Report each line of the records where "yellow" occurs.

Collected data:
──────

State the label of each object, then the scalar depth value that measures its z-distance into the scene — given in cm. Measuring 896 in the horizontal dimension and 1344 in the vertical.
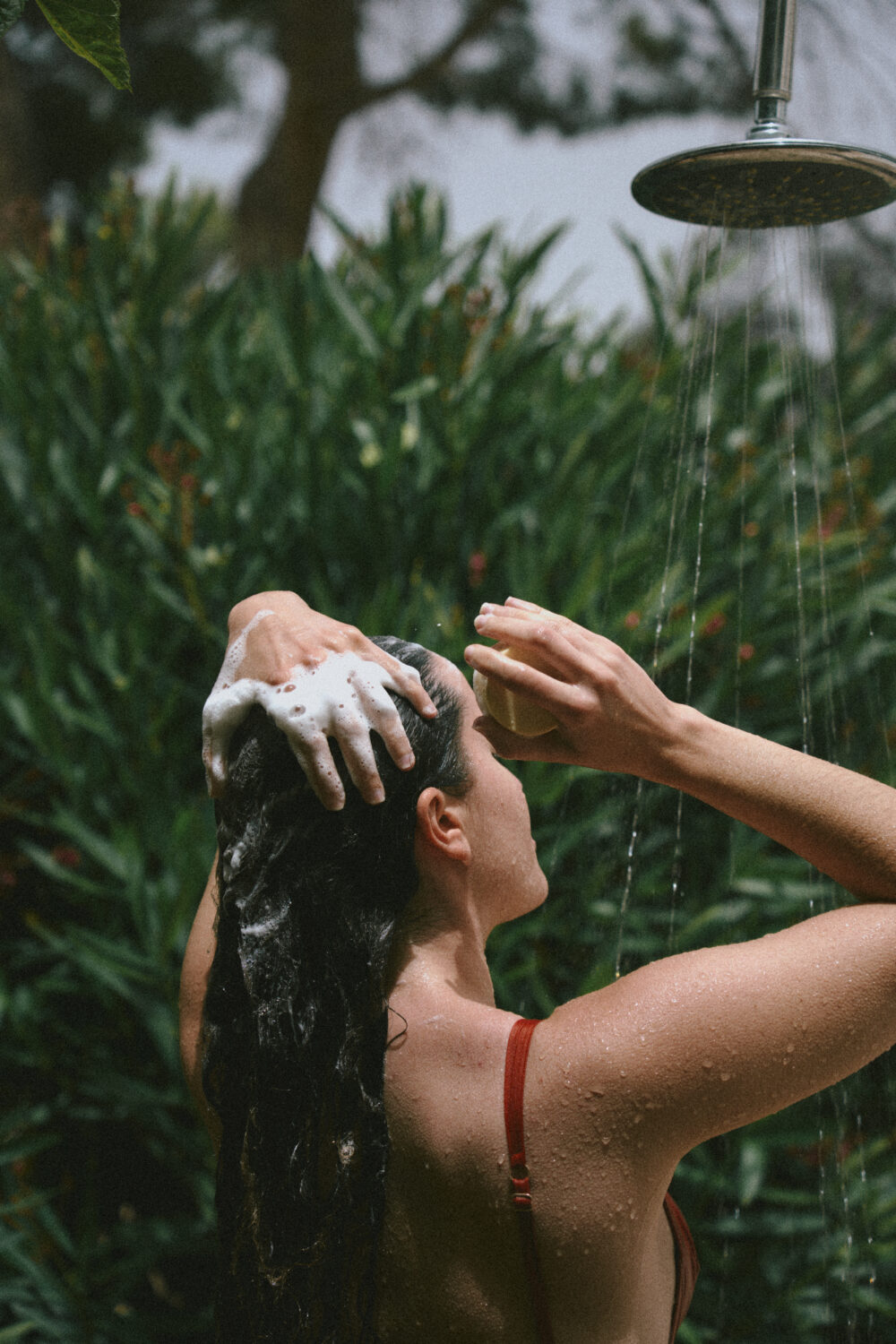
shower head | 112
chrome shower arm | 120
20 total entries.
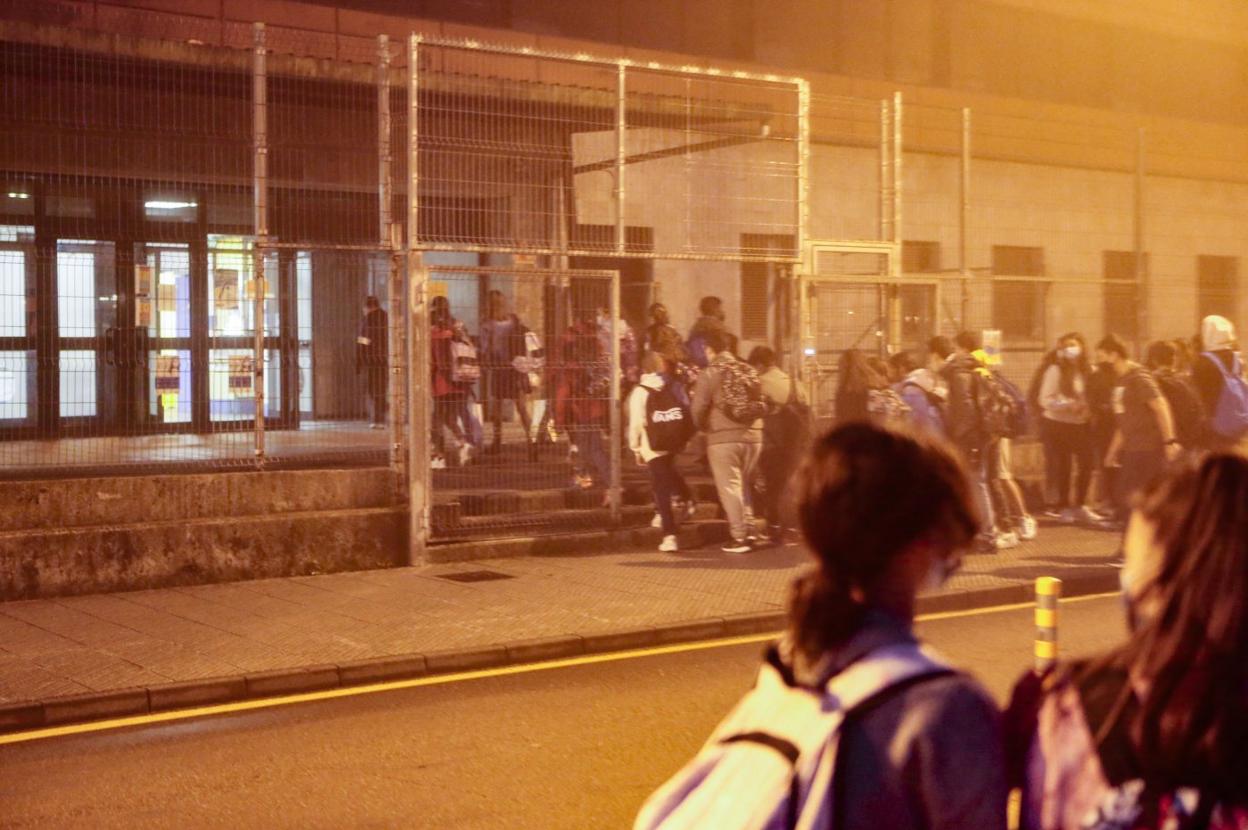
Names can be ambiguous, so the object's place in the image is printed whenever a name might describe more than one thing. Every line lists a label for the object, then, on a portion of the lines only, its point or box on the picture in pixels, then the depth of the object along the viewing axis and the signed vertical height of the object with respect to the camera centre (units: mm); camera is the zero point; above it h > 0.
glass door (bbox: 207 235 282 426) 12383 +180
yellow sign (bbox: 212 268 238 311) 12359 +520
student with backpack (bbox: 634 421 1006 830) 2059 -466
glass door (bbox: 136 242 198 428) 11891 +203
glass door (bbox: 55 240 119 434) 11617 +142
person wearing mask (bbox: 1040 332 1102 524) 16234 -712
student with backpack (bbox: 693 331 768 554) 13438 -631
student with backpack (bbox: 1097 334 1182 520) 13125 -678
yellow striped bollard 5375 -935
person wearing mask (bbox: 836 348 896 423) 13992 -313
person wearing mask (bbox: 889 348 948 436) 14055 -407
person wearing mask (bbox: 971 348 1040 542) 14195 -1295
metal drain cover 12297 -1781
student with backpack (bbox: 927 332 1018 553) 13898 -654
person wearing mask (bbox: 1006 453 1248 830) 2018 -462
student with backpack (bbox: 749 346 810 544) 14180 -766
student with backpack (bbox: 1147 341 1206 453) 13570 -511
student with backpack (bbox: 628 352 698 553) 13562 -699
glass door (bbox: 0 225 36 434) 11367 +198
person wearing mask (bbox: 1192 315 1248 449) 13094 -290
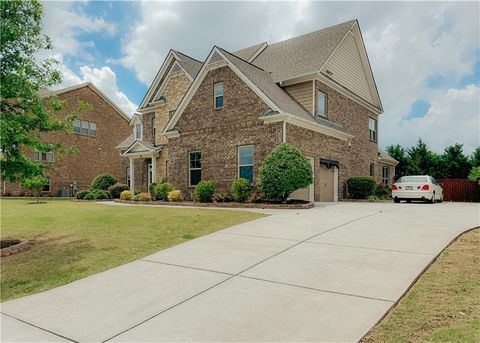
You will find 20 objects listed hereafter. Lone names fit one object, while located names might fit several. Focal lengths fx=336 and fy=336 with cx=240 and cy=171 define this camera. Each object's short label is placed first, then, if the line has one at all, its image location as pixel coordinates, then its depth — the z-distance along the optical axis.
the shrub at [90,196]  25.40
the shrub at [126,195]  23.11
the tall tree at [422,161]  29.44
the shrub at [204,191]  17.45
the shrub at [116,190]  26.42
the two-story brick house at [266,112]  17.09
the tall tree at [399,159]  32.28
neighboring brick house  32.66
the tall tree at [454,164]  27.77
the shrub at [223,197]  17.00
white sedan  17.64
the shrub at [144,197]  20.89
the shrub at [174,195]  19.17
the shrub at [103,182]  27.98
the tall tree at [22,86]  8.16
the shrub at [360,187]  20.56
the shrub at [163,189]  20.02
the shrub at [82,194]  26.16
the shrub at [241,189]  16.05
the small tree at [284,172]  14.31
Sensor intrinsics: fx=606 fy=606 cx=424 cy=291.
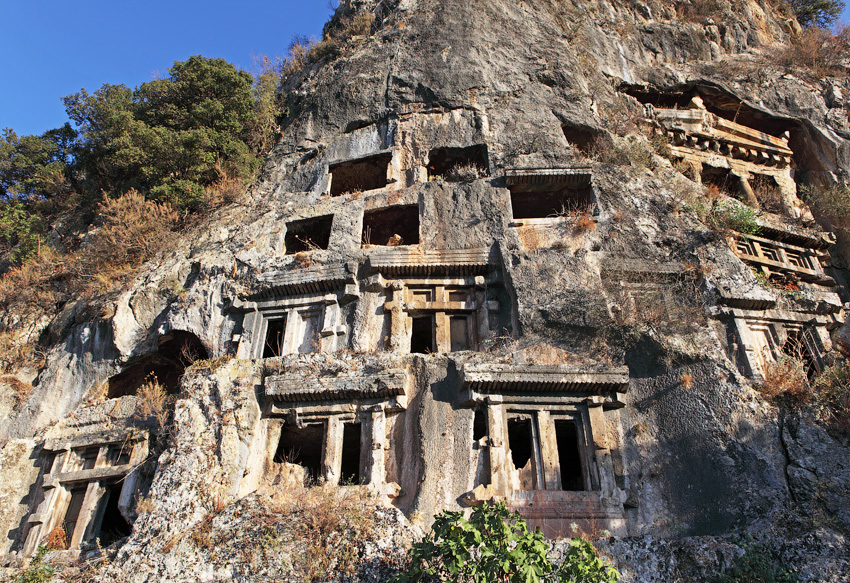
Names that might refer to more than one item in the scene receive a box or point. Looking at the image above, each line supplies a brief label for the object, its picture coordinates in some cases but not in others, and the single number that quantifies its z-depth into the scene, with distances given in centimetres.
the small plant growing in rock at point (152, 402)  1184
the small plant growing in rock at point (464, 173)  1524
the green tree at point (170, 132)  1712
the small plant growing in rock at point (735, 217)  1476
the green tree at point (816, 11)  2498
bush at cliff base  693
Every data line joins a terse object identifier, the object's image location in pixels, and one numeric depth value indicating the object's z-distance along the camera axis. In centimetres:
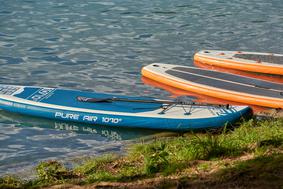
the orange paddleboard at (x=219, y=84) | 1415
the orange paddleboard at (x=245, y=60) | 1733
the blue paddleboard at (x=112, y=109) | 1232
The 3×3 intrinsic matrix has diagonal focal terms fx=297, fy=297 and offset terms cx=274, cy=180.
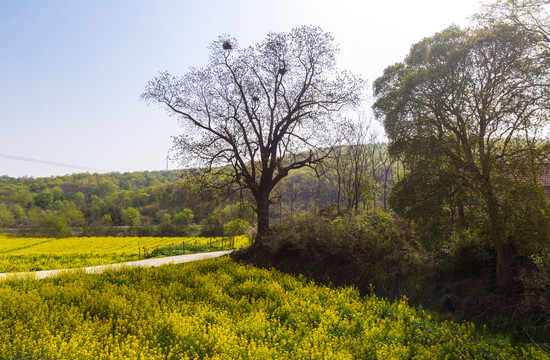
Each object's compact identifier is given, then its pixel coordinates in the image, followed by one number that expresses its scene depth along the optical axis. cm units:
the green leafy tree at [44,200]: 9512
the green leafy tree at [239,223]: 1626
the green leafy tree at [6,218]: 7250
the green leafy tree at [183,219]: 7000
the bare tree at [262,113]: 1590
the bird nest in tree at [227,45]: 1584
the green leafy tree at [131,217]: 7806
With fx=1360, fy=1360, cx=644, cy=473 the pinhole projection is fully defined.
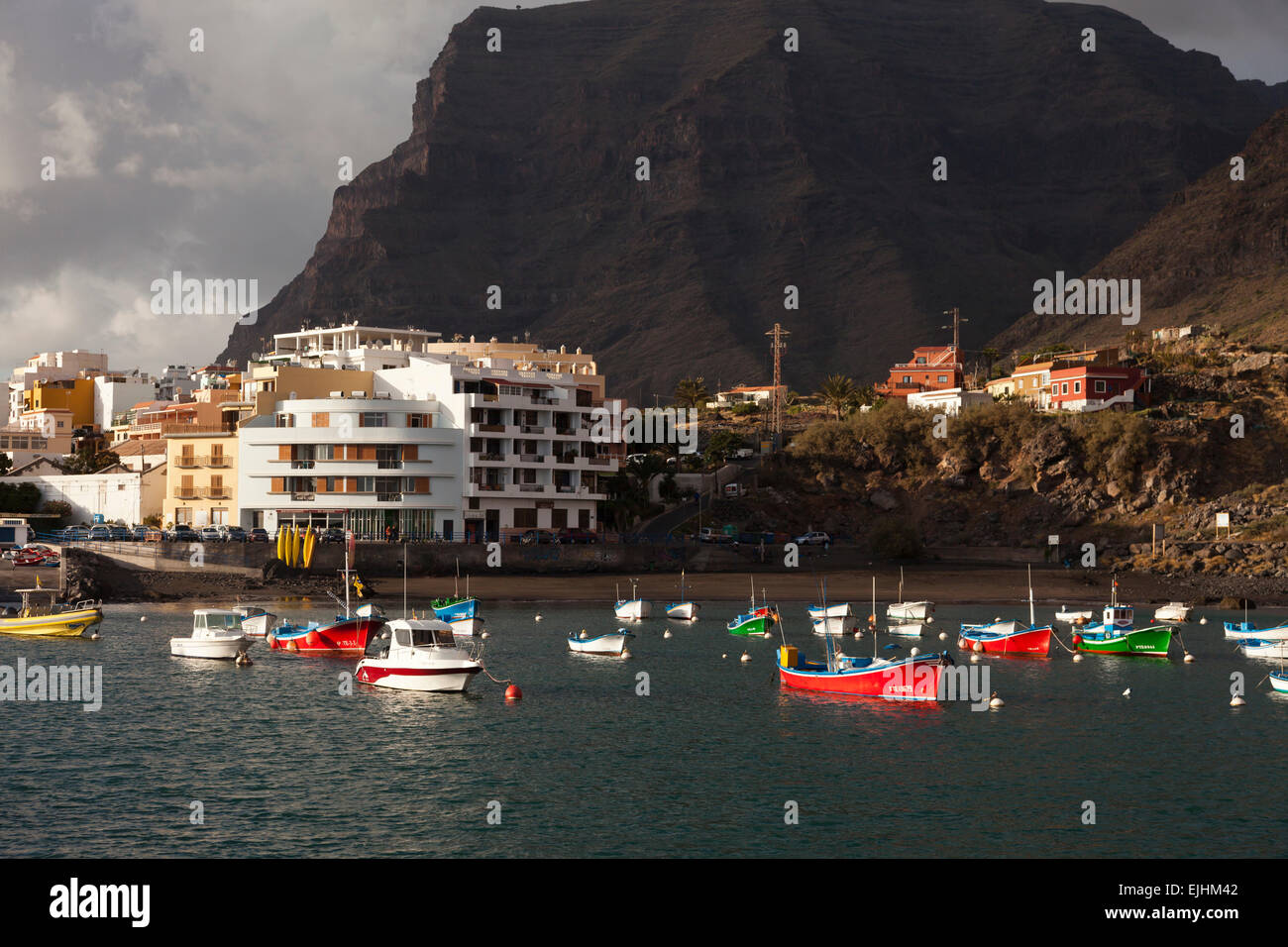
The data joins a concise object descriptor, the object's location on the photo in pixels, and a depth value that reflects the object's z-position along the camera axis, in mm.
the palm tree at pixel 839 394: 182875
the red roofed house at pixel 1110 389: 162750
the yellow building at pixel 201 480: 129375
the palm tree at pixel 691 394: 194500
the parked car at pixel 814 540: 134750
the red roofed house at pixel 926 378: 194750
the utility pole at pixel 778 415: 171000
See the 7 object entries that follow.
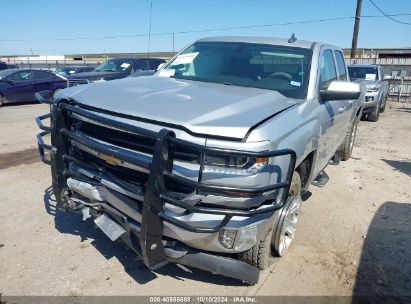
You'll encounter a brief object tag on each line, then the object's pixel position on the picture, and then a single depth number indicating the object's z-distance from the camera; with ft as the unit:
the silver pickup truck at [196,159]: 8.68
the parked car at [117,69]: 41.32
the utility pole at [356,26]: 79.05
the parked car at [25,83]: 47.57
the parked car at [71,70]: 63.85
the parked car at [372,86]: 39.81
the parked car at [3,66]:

──────

● RESULT OF THIS EXERCISE:
yellow sign (bbox: 212 268 238 311) 12359 +520
yellow striped bollard 5375 -935
the yellow building at pixel 201 480: 129375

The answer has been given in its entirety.